TASK REQUIREMENTS:
Return all of the data verbatim, dropping any picture.

DATA BLOCK:
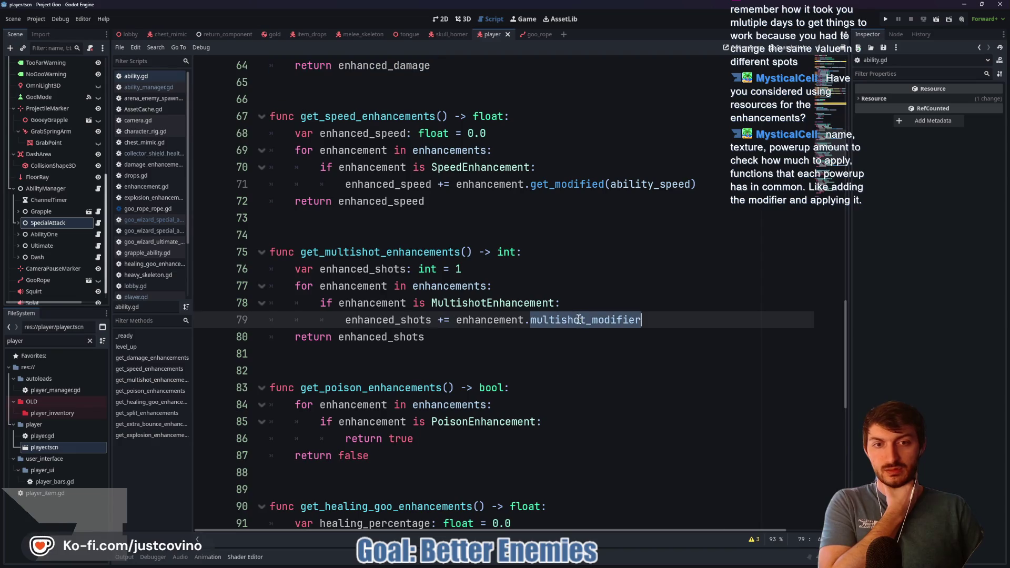
pyautogui.doubleClick(578, 184)
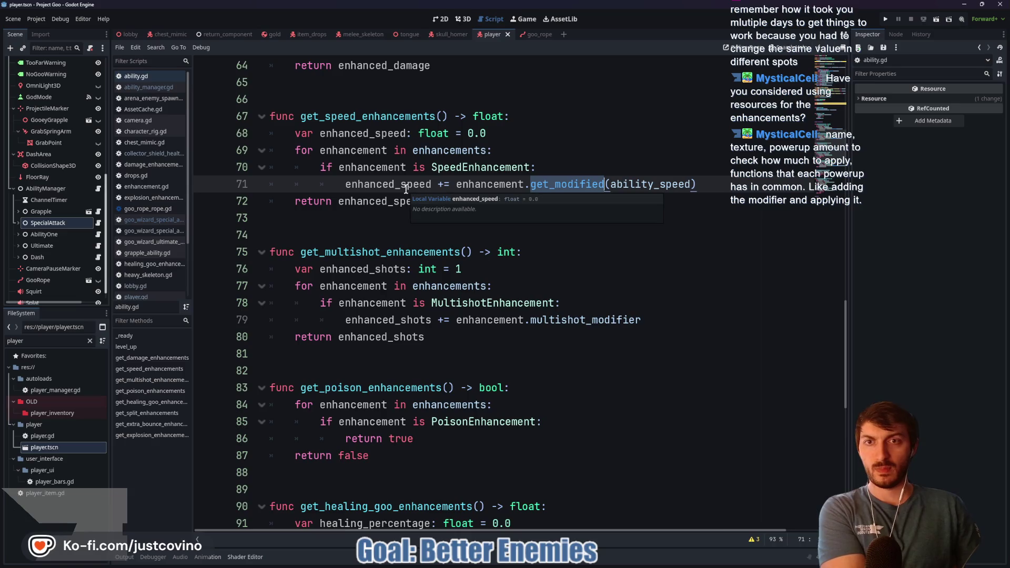
# Scroll ability.gd back up to line 1
pyautogui.scroll(2, 433, 271)
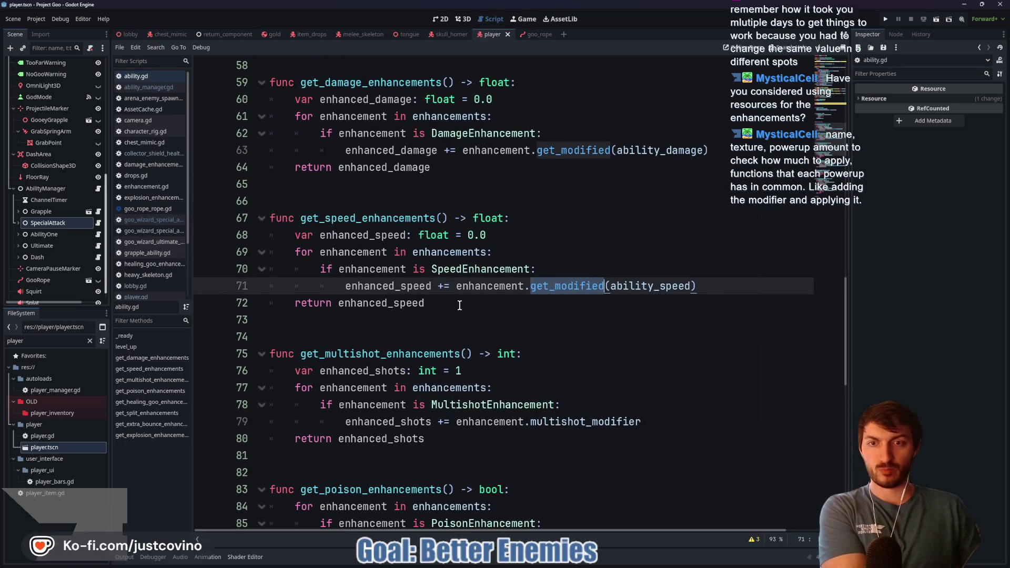
pyautogui.scroll(3, 449, 313)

OUTPUT:
pyautogui.doubleClick(578, 184)
# Scroll ability.gd back up to line 1
pyautogui.scroll(2, 433, 271)
pyautogui.scroll(3, 449, 313)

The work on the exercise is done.